В предгорьях Урала простилается бескрайняя тайга. Зимой она окутана белыми пушистыми снегами. Тишина кругом. Лишь изредка вздрогнет замерзшая ветка от вспорхнувшей таежной птицы да ярко-рыжая лиса пробежит легким шагом в надежде разглядеть в снежном просторе петляющего зайца.
Весной природа оживает, просыпается, набирается буйным цветом, А уж летом и осенью рождается настоящая земная красота! Глядишь – залюбуешься! Главное – не заблудиться в этих бескрайних просторах, не отойти далеко от таежной деревни. Заплутаешь – беда!
Но тот, кто родился здесь, вдохнул воздух тайги с первым криком, – тот Свой! С каждой таежной тропинкой, птицей, зверем – на «ты». Таким и был мой прадед – Евдоким Ефимович. Суровый, таежный мужик. Крепко стоял на ногах. Мог и медведя завалить. Не гляди, что хозяин тайги!
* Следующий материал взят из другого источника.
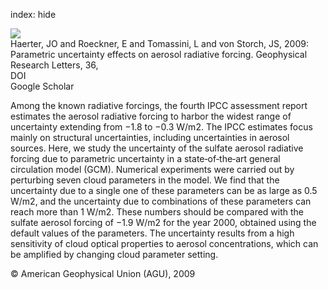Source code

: index: hide

<div class="Citation">
    <div class="Citation-thumb CitationThumb-linked"  data-href="https://doi.org/10.1029/2009gl039050">
      <img src="https://static.claimspace.cloud/climate-study-static/refs/thumbs/14/Haerter_et_al_2009-thumb.png" />
    </div>

  <div class="Citation-body">
    <div class="Citation-text">Haerter, JO and Roeckner, E and Tomassini, L and von Storch, JS, 2009: Parametric uncertainty effects on aerosol radiative forcing. <span class="Article-journal">Geophysical Research Letters, </span><span class="Article-volume">36, </span></div>
    <div class="Citation-links">
      <div class="CitationLink" data-href="https://doi.org/10.1029/2009gl039050">
        <div class="CitationLink-icon CitationLink-Doi"></div>
        <div class="CitationLink-text">DOI</div>
      </div>
      <div class="CitationLink" data-href="https://scholar.google.com/scholar?q=10.1029/2009gl039050">
        <div class="CitationLink-icon CitationLink-Scholar"></div>
        <div class="CitationLink-text">Google Scholar</div>
      </div>
    </div>
  </div>
</div>

Among the known radiative forcings, the fourth IPCC assessment report estimates the aerosol radiative forcing to harbor the widest range of uncertainty extending from −1.8 to −0.3 W/m2. The IPCC estimates focus mainly on structural uncertainties, including uncertainties in aerosol sources. Here, we study the uncertainty of the sulfate aerosol radiative forcing due to parametric uncertainty in a state‐of‐the‐art general circulation model (GCM). Numerical experiments were carried out by perturbing seven cloud parameters in the model. We find that the uncertainty due to a single one of these parameters can be as large as 0.5 W/m2, and the uncertainty due to combinations of these parameters can reach more than 1 W/m2. These numbers should be compared with the sulfate aerosol forcing of −1.9 W/m2 for the year 2000, obtained using the default values of the parameters. The uncertainty results from a high sensitivity of cloud optical properties to aerosol concentrations, which can be amplified by changing cloud parameter setting.

<div class="Citation-copy">
&copy; American Geophysical Union (AGU), 2009
</div>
Человек – хозяин, ежели голова на месте. И в быту был суров. Такие времена. Что девки, что парни против отца ни слова. Да и прабабушка Таисья мужа побаивалась. Лучше лишний раз смолчать. Не буди лихо, пока тихо. А детей любила нежной материнской любовью, жалела, но мужу перечить не осмеливалась. Может, поэтому никогда битой не была, хотя в других избах мужики баб крепко поколачивали. Прадед хоть и был суров, но рук не распускал – повода не было. Так и жили до поры до времени. Растили детей. Их в семье были шестеро – четыре парня да две девочки.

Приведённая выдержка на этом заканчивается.